余、此の方を数用いて、其の効験あるを知る。
例えば、桂枝加桂湯の證に似て、敢えて上衝頭痛することなし。
然れども、下より衝き上げ奔豚気をなさんと欲す。
上衝に似て上衝に非ず、甚だしき者は、小児の驚風の如く人事を知らず。
此の如き者に、大いに此の方效あり。
此に因って之を考うるに、小児の驚風と号する者も、
大人の奔豚気衝き上り、項背強急して死せんとする者も、又、
角弓反張(弓の反り返える)して死せんとする者も、
其の毒は一なり。後世、状に因って、其の名を命ずること異なるを以って、
其の方も亦異にして、治せざる者多し。只、腹證に因って一毒なるを知るべし。
又、常に癇症と号して、時々癪気下より刺込むと云う者、
此の證間あり。
考うべし。
葛根李根皮の方
炙甘草(八分)李根皮・葛根(各一戔五分)黄芩・桂心・瓜蔞仁・人参(竹節)(各四分)

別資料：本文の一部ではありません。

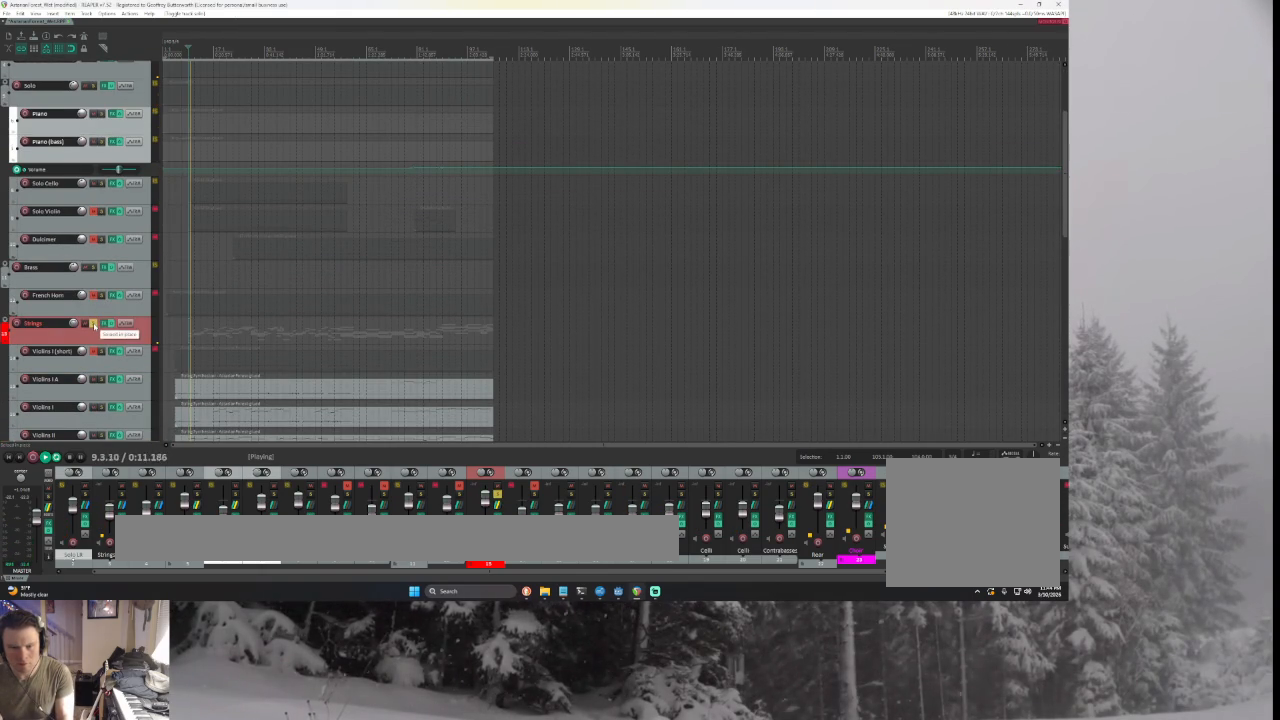
{"buttons": ["CROSS"], "left_stick": "center", "right_stick": "center", "events": []}
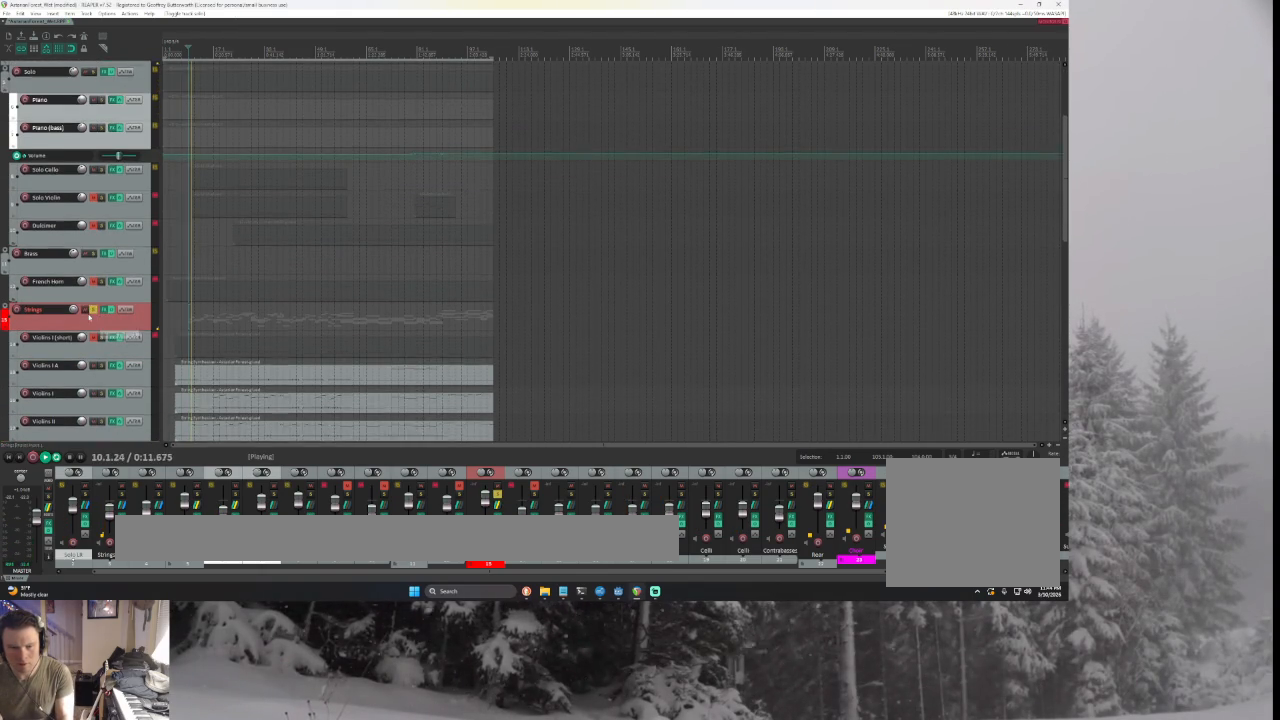
{"buttons": ["CROSS"], "left_stick": "center", "right_stick": "center", "events": []}
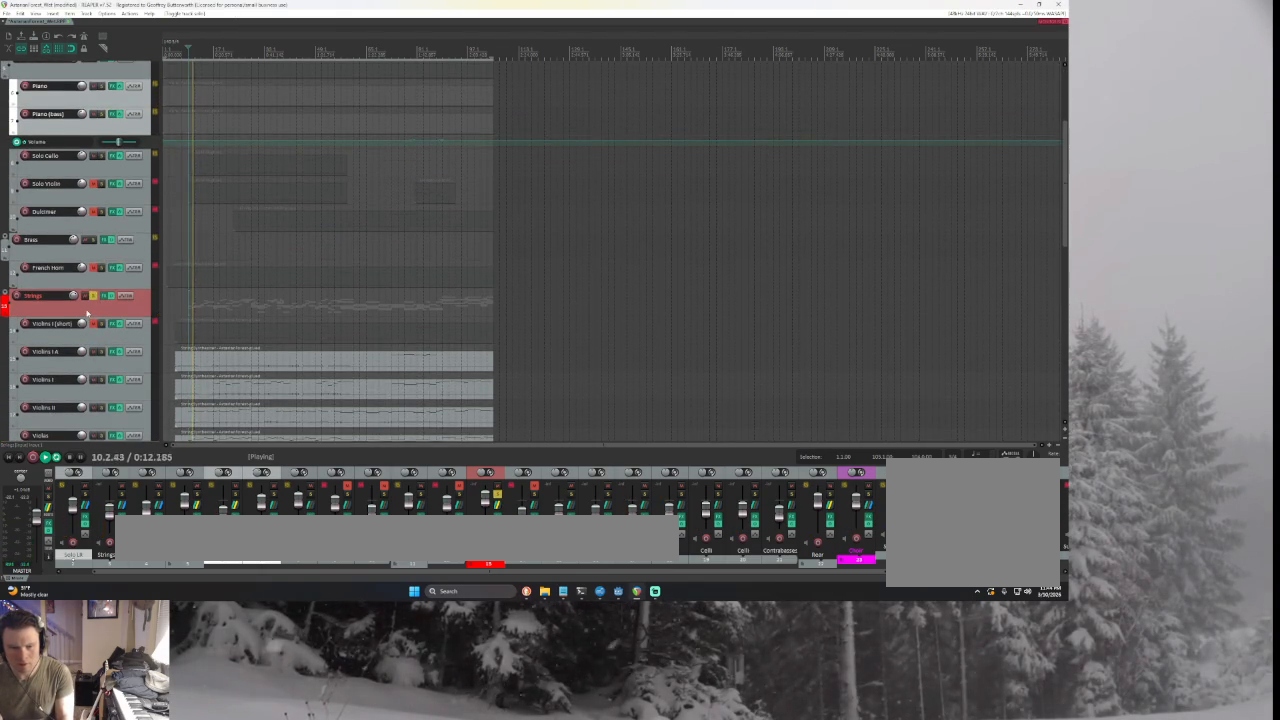
{"buttons": ["CROSS"], "left_stick": "center", "right_stick": "center", "events": []}
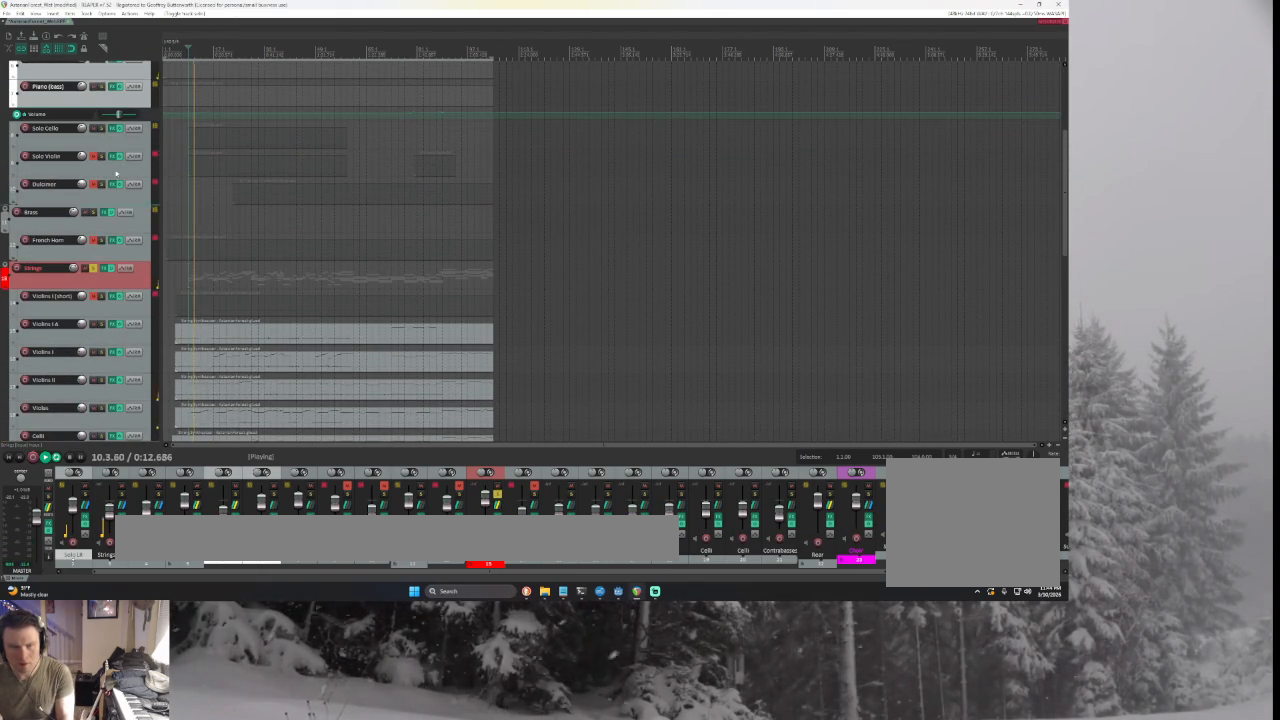
{"buttons": ["CROSS"], "left_stick": "center", "right_stick": "center", "events": []}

川芎(五分)右五味、水一盞八分を以って六分に煮取り、一度に服す。
【小品奔豚湯:組成】
炙甘草(しゃかんぞう)
マメ科のウラル甘草の根。
性味:平・甘
帰経:脾・肺・胃
主な薬効と応用:去痰・鎮咳・抗炎症
①補中益気:
脾胃虚弱で元気がない・
無力感・食欲不振・泥状便などの症候に用いる。
方剤例⇒四君子湯
②潤肺・祛痰止咳:
風寒の咳嗽時に用いる。
方剤例⇒三拗湯
③緩急止痛:
腹痛・四肢の痙攣時などに用いる。
方剤例⇒芍薬甘草湯
④清熱解毒:
咽喉の腫脹や疼痛などに用いる。
方剤例⇒甘草湯
⑤調和薬性:
性質の異なる薬物を調和させたり、偏性や毒性を軽減させる。
備考:生用すると涼性で清熱解毒に、密炙すると温性で補中益気に働く。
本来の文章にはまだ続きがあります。